Without the pictures, set down every line of the data exactly.

----------------

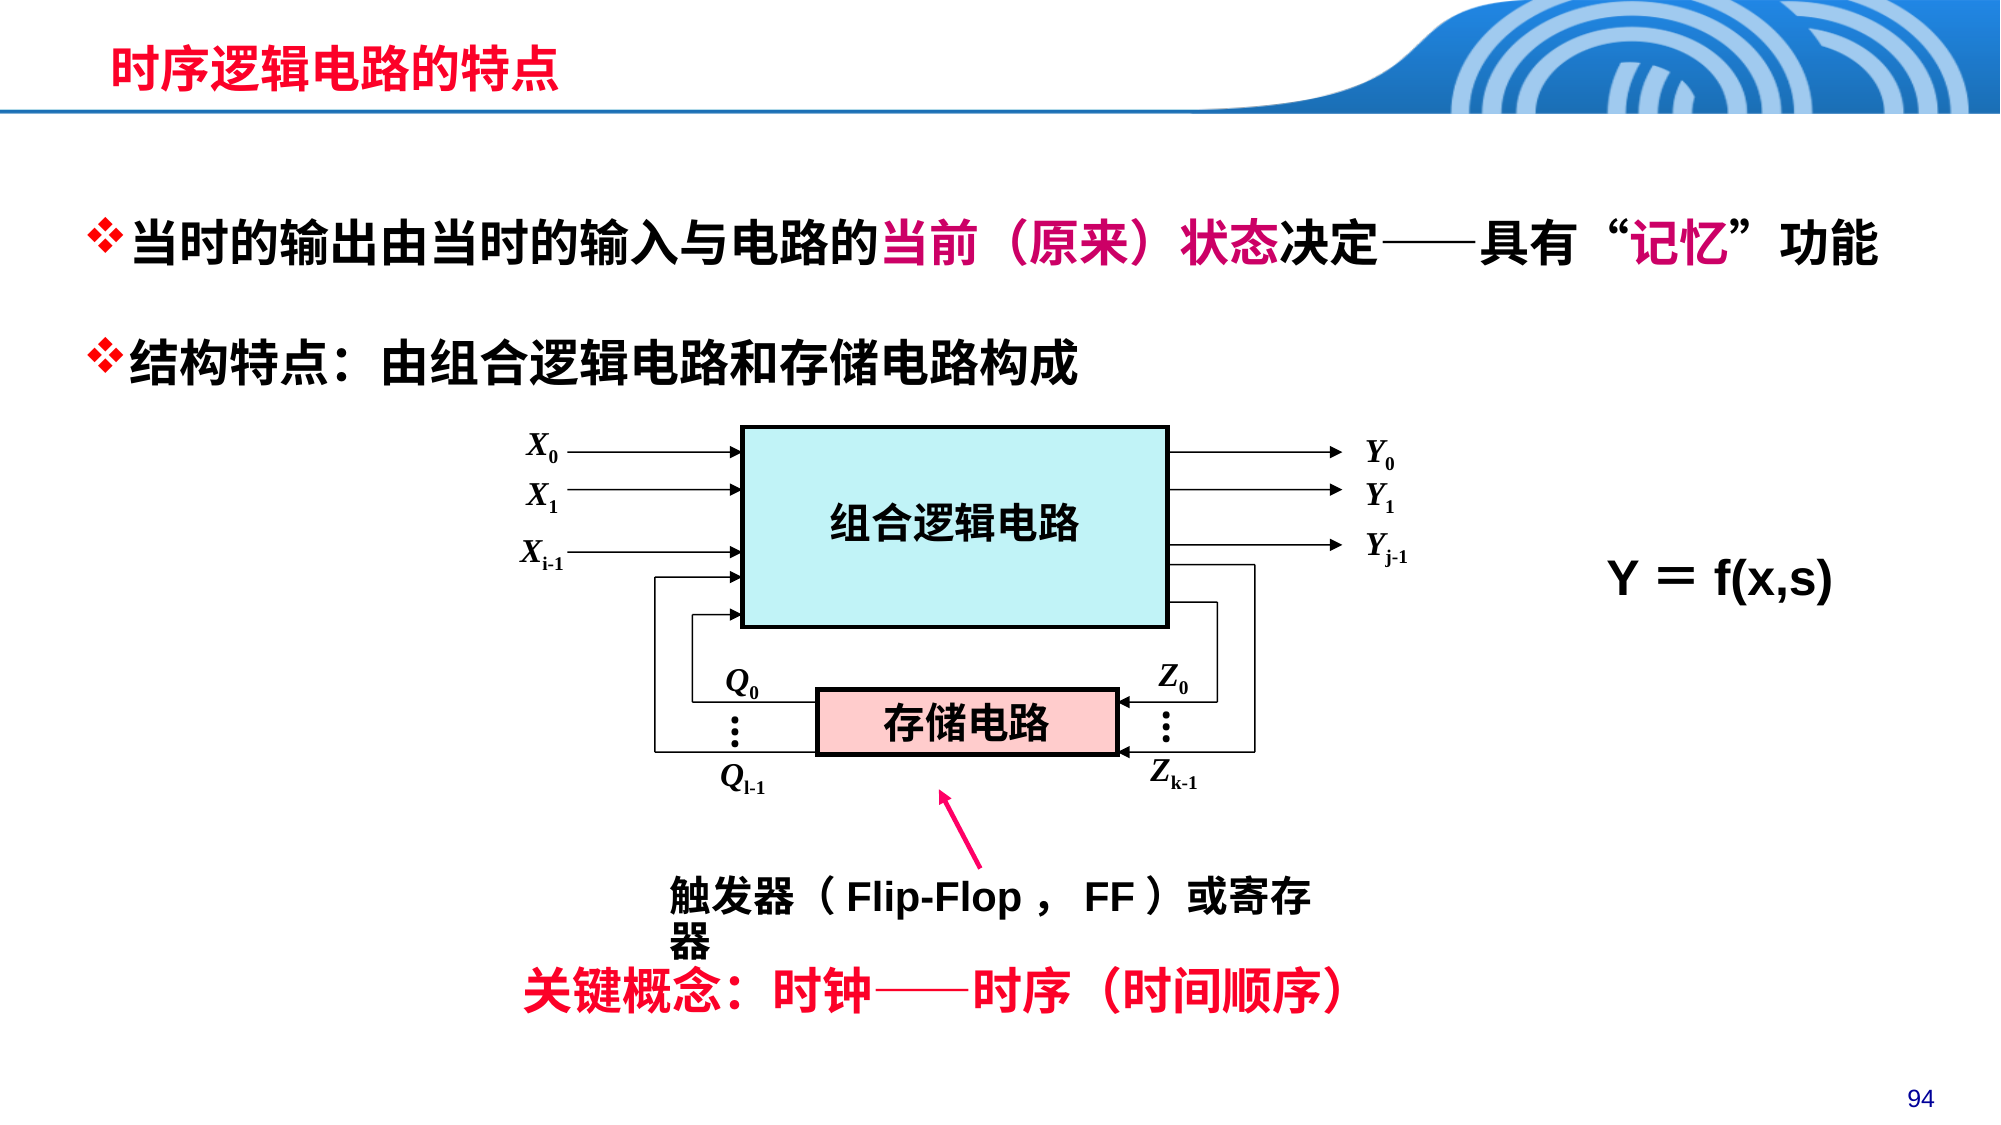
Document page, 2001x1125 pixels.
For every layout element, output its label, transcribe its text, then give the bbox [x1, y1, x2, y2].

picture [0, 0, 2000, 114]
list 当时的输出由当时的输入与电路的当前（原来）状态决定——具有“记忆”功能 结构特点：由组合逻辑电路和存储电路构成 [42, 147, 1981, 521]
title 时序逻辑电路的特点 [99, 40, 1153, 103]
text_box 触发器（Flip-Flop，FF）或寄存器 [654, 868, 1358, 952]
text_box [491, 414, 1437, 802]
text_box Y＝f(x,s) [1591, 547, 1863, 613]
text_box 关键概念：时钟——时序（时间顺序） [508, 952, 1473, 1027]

----------------

■ Exercise result
Document page, 2001x1125 pixels.
For every layout element, output its label, transcribe its text, then give the bbox [x1, y1, x2, y2].

picture [0, 0, 2000, 114]
list 当时的输出由当时的输入与电路的当前（原来）状态决定——具有“记忆”功能 结构特点：由组合逻辑电路和存储电路构成 [42, 147, 1981, 521]
title 时序逻辑电路的特点 [99, 40, 1153, 103]
text_box 触发器（Flip-Flop，FF）或寄存器 [654, 868, 1358, 952]
text_box [491, 414, 1437, 802]
text_box Y＝f(x,s) [1591, 547, 1863, 613]
text_box 关键概念：时钟——时序（时间顺序） [508, 952, 1473, 1027]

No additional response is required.